**Prompt**
Only the lines from the one holding "- bear [109,187,160,247]" to the end of the data should be echoed, exactly as they appear, minus the pictures.

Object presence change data
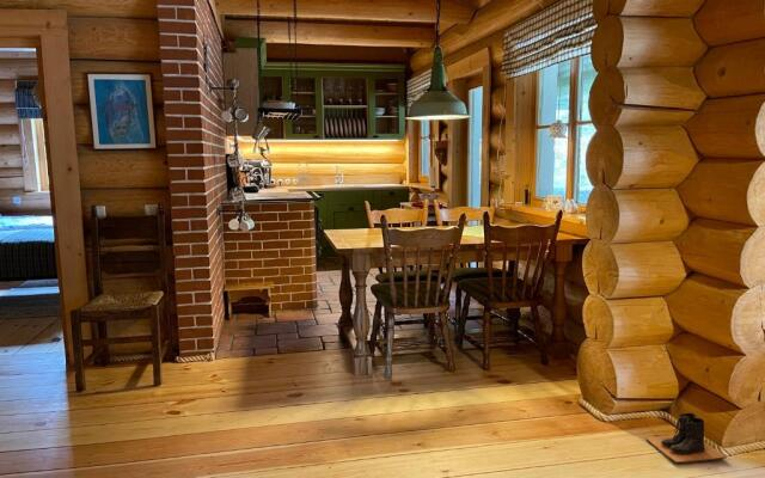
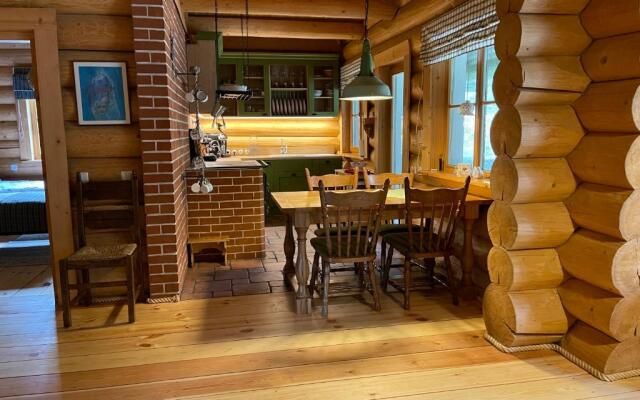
- boots [645,412,728,465]
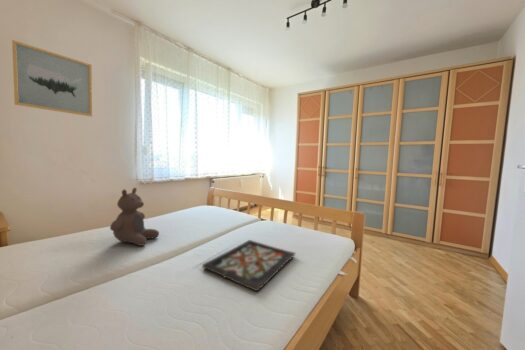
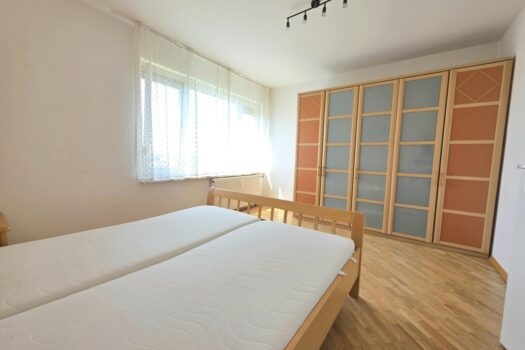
- decorative tray [201,239,296,292]
- wall art [11,39,93,118]
- bear [109,187,160,247]
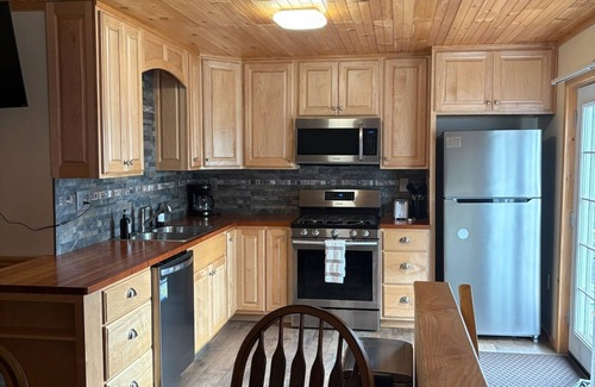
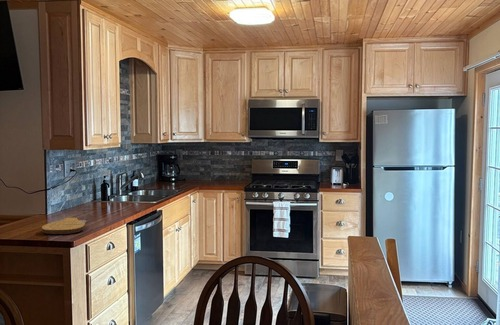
+ key chain [41,217,87,235]
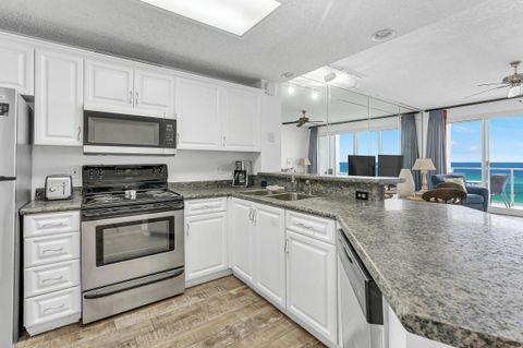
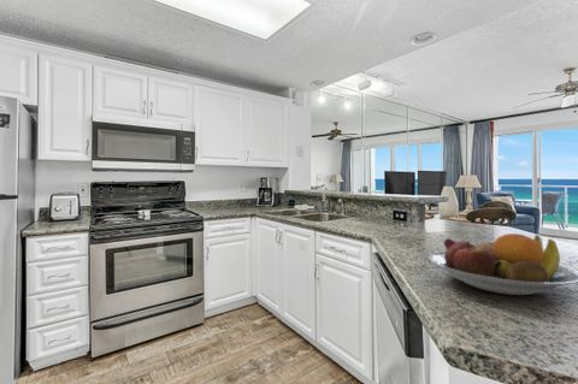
+ fruit bowl [429,232,578,296]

**Output of the exercise**
- bear [109,187,160,247]
+ key chain [41,217,87,235]
+ fruit bowl [429,232,578,296]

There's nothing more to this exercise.